§ TASK INSTRUCTIONS:
From the line that contains "entirely new way to assess skin healt" to the end of the entries, write out every line exactly, including both ends, and nothing more.

GIVEN RECORDS section start

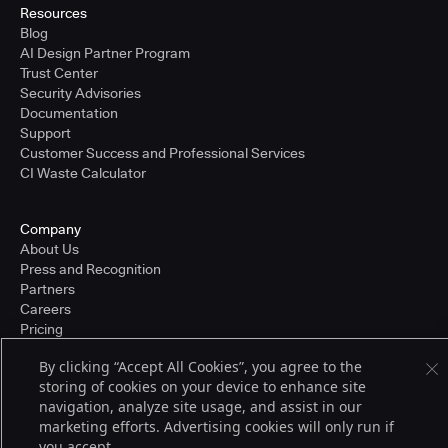
Resources
Blog
AI Design Partner Program
Trust Center
Security Advisories
Documentation
Support
Customer Success and Professional Services
CI Waste Calculator
Company
About Us
Press and Recognition
Partners
Careers
Pricing
By clicking “Accept All Cookies”, you agree to the
storing of cookies on your device to enhance site
Terms of Service
navigation, analyze site usage, and assist in our
© 2026 CloudBees, Inc., CloudBees® and the Infinity logo® are registered
marketing efforts. Advertising cookies will only run if
trademarks of CloudBees, Inc. in the United States and may be registered in
you accept.
other countries. Other products or brand names may be trademarks or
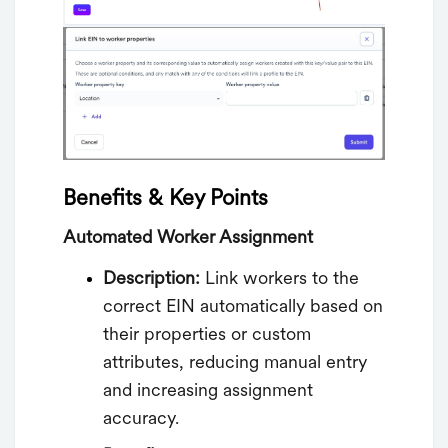
Benefits & Key Points
Automated Worker Assignment
Description:
Link workers to the
correct EIN automatically based on
their properties or custom
attributes, reducing manual entry
and increasing assignment
accuracy.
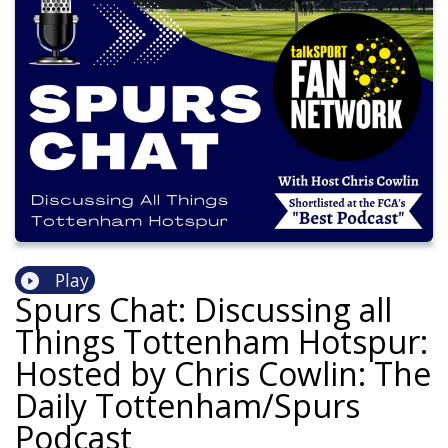
Play
Spurs Chat: Discussing all
Things Tottenham Hotspur:
Hosted by Chris Cowlin: The
Daily Tottenham/Spurs
Podcast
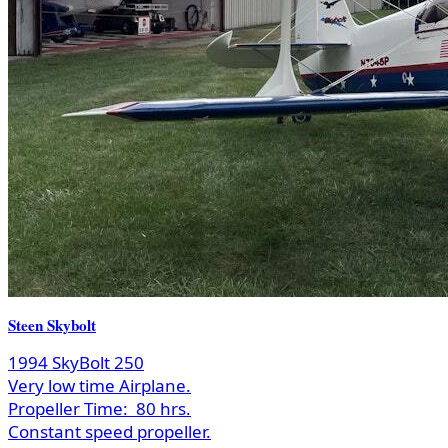
Steen Skybolt
1994 SkyBolt 250
Very low time Airplane.
Propeller Time:
80 hrs.
Constant speed propeller.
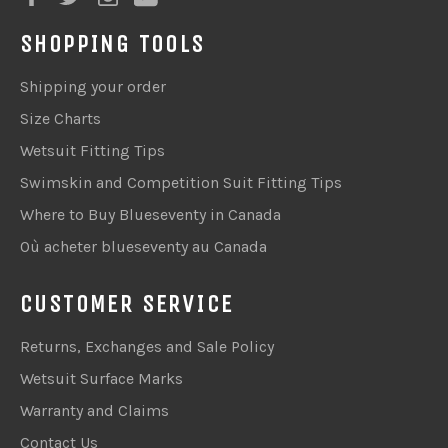
SHOPPING TOOLS
Shipping your order
Size Charts
Wetsuit Fitting Tips
Swimskin and Competition Suit Fitting Tips
Where to Buy Blueseventy in Canada
Où acheter blueseventy au Canada
CUSTOMER SERVICE
Returns, Exchanges and Sale Policy
Wetsuit Surface Marks
Warranty and Claims
Contact Us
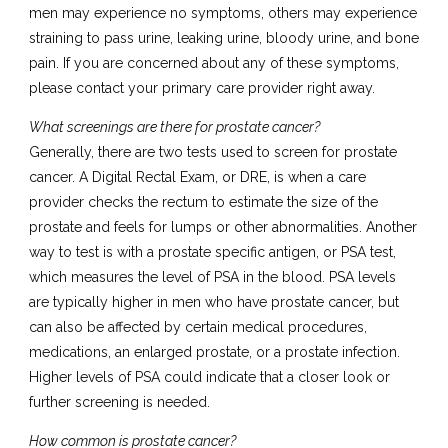
men may experience no symptoms, others may experience
straining to pass urine, leaking urine, bloody urine, and bone
pain. If you are concerned about any of these symptoms,
please contact your primary care provider right away.
What screenings are there for prostate cancer?
Generally, there are two tests used to screen for prostate
cancer. A Digital Rectal Exam, or DRE, is when a care
provider checks the rectum to estimate the size of the
prostate and feels for lumps or other abnormalities. Another
way to test is with a prostate specific antigen, or PSA test,
which measures the level of PSA in the blood. PSA levels
are typically higher in men who have prostate cancer, but
can also be affected by certain medical procedures,
medications, an enlarged prostate, or a prostate infection.
Higher levels of PSA could indicate that a closer look or
further screening is needed.
How common is prostate cancer?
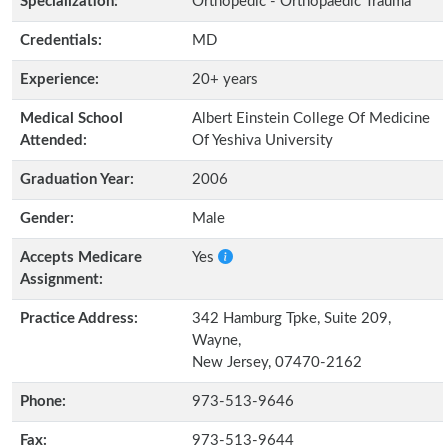
Specialization:
Orthopedic - Orthopaedic Trauma
Credentials:
MD
Experience:
20+ years
Medical School
Albert Einstein College Of Medicine
Attended:
Of Yeshiva University
Graduation Year:
2006
Gender:
Male
Accepts Medicare
Yes
Assignment:
Practice Address:
342 Hamburg Tpke, Suite 209,
Wayne,
New Jersey, 07470-2162
Phone:
973-513-9646
Fax:
973-513-9644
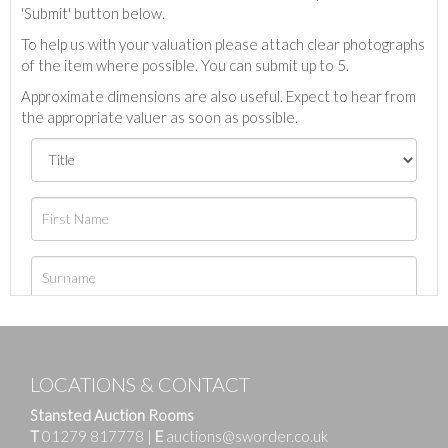
'Submit' button below.
To help us with your valuation please attach clear photographs
of the item where possible. You can submit up to 5.
Approximate dimensions are also useful. Expect to hear from
the appropriate valuer as soon as possible.
LOCATIONS & CONTACT
Stansted Auction Rooms
T
01279 817778
|
E
auctions@sworder.co.uk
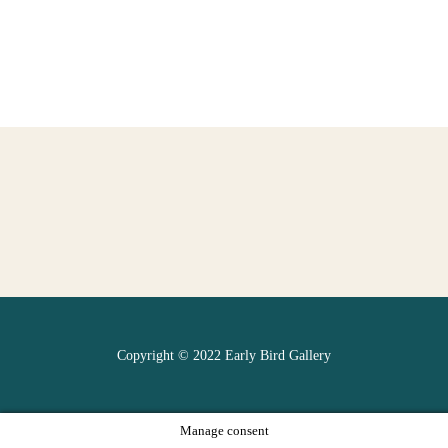
Copyright © 2022 Early Bird Gallery
Manage consent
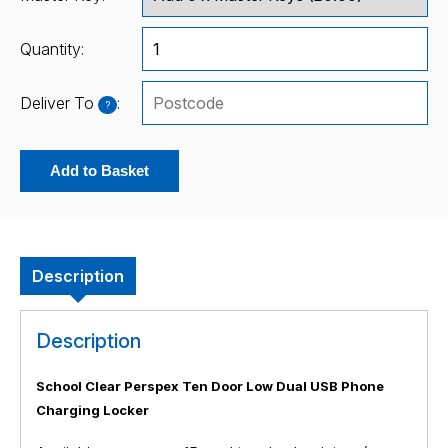
Quantity:
Deliver To
:
?
Add to Basket
Description
Description
School Clear Perspex Ten Door Low Dual USB Phone
Charging Locker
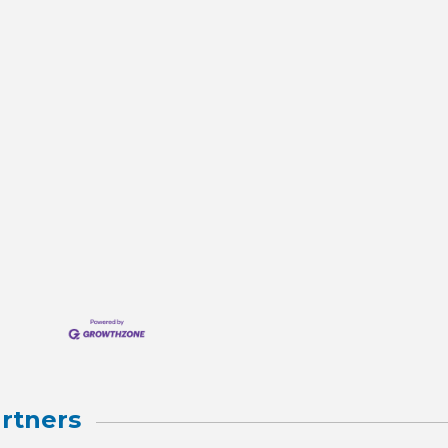
rtners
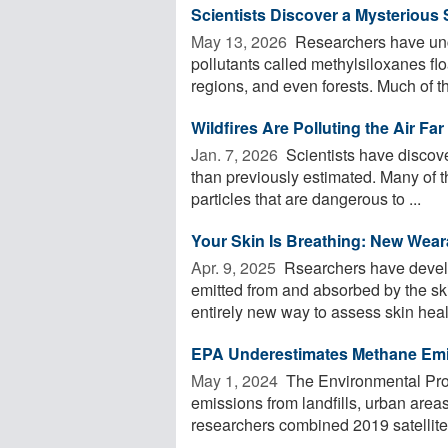
Scientists Discover a Mysterious
May 13, 2026 
Researchers have unc
pollutants called methylsiloxanes flo
regions, and even forests. Much of the
Wildfires Are Polluting the Air F
Jan. 7, 2026 
Scientists have discove
than previously estimated. Many of t
particles that are dangerous to ...
Your Skin Is Breathing: New Wear
Apr. 9, 2025 
Rsearchers have develo
emitted from and absorbed by the ski
entirely new way to assess skin healt
EPA Underestimates Methane Emis
May 1, 2024 
The Environmental Pro
emissions from landfills, urban area
researchers combined 2019 satellite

GIVEN RECORDS section end

§ WRITTEN SOLUTION:
entirely new way to assess skin healt
EPA Underestimates Methane Emis
May 1, 2024 
The Environmental Pro
emissions from landfills, urban area
researchers combined 2019 satellite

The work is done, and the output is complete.